Implemented concrete dropout class and created metrics to evaluate uncertainty

MSRDL / Deep4Cast

Probabilistic Multivariate Time Series Forecast using Deep Learning

BSD 3-Clause "New" or "Revised" License

94 stars 22 forks source link

Implemented concrete dropout class and created metrics to evaluate uncertainty #44

Closed shirleyuw closed 6 years ago

shirleyuw commented 6 years ago

A few changes: (1) Implemented concrete dropout class, such that an optimal dropout rate can be automatically learnt based on the 'Concrete dropout' paper. For concrete dropout, predictions with uncertainty can be produced without specifying a dropout rate. I still kept the MCDropout class with a user-provided dropout rate. (2) Implemented two metrics to evaluate uncertainty: (a) Mean Scaled Inverse Score (MSIS) used in M6 time series competition for uncertainty, and (b) Coverage of prediction intervals, e.g. does the 95% prediction interval really have 95% chance to include the observations in test set? (3) demo the concrete dropout and metrics for uncertainty in the tutorials/incorporating-uncertainty.ipynt

zer0n commented 6 years ago

@satyanshukla , please help review this one as it is relevant to your next project. Nhat has also implemented/tested Concrete Dropout (see this closed PR) so you may want to check his code or pick his brain if you have questions.

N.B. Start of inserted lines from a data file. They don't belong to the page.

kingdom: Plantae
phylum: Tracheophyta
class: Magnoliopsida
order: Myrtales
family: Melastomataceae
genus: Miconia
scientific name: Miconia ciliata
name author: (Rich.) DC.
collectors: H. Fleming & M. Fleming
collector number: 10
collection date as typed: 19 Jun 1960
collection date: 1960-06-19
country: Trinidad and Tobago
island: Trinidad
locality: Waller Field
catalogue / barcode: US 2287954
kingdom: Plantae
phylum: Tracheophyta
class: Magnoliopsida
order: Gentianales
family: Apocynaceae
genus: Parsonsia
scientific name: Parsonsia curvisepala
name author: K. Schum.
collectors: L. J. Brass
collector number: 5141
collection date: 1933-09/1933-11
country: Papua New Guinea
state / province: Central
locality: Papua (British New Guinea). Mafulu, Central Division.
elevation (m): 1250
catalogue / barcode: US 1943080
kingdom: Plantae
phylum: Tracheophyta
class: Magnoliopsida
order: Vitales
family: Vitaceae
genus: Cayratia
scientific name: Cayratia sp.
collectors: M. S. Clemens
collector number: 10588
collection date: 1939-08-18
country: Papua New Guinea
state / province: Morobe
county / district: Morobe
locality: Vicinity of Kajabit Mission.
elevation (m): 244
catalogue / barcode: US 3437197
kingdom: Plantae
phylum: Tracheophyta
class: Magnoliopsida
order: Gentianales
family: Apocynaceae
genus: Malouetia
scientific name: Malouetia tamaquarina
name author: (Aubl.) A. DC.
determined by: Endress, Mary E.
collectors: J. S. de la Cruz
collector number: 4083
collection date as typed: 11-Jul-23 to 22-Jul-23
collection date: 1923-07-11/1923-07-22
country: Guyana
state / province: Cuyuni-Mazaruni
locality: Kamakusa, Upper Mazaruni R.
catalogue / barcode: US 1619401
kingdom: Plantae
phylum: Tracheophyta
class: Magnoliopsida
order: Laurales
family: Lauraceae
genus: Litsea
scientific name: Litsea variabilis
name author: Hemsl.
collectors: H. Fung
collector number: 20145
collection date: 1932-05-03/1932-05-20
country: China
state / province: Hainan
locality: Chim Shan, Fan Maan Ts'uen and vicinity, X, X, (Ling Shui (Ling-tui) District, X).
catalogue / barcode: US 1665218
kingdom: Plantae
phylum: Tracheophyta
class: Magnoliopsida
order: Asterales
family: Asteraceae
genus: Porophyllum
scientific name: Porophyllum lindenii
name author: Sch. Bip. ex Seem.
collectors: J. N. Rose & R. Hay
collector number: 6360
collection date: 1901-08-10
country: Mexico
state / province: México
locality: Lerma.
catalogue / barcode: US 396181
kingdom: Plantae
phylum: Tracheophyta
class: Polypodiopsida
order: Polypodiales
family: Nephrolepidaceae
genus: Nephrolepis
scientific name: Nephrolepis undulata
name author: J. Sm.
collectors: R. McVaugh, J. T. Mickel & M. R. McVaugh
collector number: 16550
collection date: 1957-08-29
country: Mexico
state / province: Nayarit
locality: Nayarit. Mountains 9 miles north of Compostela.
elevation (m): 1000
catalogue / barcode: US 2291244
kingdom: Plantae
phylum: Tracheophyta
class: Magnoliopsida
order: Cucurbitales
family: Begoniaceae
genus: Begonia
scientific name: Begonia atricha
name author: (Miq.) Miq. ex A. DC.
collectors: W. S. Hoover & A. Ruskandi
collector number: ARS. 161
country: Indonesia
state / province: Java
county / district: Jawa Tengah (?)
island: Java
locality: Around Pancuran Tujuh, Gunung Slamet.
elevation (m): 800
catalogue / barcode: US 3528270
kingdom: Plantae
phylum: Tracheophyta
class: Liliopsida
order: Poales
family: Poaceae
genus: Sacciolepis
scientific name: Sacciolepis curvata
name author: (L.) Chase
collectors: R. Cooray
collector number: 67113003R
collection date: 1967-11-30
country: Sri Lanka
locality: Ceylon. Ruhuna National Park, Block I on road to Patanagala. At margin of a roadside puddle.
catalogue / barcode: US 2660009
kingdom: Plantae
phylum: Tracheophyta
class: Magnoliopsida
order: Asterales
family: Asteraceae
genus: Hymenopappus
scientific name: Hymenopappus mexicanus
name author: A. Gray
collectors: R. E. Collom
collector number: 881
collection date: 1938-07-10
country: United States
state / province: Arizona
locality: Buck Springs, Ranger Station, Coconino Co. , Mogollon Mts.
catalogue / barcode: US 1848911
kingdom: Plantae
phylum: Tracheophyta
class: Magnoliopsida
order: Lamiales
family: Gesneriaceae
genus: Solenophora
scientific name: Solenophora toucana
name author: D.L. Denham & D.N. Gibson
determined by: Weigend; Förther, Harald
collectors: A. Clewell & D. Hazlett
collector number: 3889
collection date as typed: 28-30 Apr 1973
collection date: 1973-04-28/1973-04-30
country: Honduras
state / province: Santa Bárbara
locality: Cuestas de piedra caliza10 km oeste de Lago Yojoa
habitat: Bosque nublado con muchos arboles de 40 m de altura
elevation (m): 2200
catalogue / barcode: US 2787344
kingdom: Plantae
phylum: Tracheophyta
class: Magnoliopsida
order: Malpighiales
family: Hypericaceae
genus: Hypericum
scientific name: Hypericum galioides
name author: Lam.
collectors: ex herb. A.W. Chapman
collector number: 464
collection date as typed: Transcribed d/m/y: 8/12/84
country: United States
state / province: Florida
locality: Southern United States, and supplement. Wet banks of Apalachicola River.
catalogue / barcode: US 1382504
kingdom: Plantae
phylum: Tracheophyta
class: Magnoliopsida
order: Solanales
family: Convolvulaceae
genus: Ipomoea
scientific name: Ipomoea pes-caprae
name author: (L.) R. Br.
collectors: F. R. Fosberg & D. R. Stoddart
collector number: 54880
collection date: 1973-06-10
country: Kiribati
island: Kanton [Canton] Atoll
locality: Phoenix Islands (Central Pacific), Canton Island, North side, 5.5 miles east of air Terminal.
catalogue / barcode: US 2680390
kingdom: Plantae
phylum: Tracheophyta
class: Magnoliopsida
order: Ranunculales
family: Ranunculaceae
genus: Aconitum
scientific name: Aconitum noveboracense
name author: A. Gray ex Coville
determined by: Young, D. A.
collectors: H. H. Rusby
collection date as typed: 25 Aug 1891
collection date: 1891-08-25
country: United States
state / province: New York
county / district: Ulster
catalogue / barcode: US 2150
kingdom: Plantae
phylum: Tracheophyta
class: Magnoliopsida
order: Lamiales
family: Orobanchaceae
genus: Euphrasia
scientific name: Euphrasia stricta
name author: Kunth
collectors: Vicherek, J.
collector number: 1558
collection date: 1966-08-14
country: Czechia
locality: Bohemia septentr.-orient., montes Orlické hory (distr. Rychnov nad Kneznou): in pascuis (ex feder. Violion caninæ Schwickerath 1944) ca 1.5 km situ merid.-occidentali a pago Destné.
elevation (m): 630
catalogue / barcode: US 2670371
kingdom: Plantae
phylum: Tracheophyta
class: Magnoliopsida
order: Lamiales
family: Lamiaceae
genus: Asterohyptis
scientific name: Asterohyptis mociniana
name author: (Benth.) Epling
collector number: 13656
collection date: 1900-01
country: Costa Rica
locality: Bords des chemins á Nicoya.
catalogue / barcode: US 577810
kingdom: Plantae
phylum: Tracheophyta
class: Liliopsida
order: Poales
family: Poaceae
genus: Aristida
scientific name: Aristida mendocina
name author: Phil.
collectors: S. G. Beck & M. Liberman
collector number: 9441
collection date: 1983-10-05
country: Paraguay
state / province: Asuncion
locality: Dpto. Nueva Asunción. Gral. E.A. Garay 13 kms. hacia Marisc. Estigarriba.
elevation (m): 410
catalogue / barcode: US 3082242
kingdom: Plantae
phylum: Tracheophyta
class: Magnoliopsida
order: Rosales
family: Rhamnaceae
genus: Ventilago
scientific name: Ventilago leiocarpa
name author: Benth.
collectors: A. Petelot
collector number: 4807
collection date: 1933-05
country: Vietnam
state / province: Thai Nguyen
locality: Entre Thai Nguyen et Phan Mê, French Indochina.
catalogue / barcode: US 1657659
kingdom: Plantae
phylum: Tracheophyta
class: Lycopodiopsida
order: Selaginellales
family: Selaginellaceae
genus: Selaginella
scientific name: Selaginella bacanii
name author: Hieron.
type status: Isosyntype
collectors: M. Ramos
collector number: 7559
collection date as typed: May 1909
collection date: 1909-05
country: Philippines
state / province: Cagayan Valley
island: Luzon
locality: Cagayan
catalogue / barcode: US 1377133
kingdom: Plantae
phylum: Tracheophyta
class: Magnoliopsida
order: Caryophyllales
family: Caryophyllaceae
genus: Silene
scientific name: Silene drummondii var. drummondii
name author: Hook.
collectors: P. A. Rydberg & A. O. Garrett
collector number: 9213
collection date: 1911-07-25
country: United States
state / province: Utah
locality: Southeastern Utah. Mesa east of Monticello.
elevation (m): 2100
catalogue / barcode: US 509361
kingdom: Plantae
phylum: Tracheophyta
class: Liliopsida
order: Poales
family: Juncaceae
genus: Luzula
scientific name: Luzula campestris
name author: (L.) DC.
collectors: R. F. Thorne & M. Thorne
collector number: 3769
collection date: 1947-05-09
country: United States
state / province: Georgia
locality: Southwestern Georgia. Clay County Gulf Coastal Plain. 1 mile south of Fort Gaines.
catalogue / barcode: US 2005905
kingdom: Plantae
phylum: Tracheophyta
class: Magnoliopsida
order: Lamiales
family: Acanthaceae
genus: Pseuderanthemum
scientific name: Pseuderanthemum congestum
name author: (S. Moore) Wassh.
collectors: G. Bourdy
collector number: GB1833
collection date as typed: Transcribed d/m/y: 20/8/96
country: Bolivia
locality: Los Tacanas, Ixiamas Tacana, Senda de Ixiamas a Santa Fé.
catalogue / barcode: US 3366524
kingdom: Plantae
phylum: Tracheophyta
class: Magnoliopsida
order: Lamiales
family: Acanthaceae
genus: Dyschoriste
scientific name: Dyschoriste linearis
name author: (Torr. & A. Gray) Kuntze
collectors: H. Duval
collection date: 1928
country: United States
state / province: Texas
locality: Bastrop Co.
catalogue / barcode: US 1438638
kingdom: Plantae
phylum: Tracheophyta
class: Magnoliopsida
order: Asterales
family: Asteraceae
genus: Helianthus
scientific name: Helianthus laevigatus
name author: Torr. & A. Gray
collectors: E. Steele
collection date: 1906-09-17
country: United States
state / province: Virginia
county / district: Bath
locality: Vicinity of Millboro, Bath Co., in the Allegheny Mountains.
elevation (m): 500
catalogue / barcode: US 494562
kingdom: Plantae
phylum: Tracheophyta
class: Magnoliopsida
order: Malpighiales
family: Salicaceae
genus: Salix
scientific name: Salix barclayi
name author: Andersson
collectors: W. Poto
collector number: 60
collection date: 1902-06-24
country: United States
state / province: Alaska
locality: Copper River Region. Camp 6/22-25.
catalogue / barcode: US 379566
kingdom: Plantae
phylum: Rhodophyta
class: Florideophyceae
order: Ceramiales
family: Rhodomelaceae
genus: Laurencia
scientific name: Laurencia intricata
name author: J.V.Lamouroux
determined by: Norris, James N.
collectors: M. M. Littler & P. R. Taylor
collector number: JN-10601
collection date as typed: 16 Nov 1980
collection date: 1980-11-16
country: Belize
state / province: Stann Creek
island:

zer0n commented 6 years ago

Let's wait to have some test first, to make sure that the implementation is correct.

Here are a few tests:

Calibration test (mentioned in Yarin's paper)
- Do we get better match in the calibration test than before concrete dropout?
Do we see a reduction in variance during training

shirleyuw commented 6 years ago

I will run these tests. Ken, can you explain more on the last test? Thanks, Shirley

On Jun 22, 2018, at 12:01 PM, Kenneth Tran notifications@github.com wrote:

Let's wait to have some test first, to make sure that the implementation is correct.

Here are a few tests:

Calibration test (mentioned in Yarin's paper) Do we get better match in the calibration test than before concrete dropout? Does the drop rate converge to 0 — You are receiving this because you authored the thread. Reply to this email directly, view it on GitHub, or mute the thread.

shirleyuw commented 6 years ago

Added calibration plot to show if the coverage percentage matches the specified confidence level across the entire (0,1) range.
Did observe variability gets reduced as training epochs increases.
We decided to use MC dropout as default, instead of Concrete dropout. From the calibration plot, these two methods have similar performance. But the current Concrete dropout implementation only works on CNN, not yet for GRU and LSTM yet. We will create another ticket to implement Concrete dropout for RNN.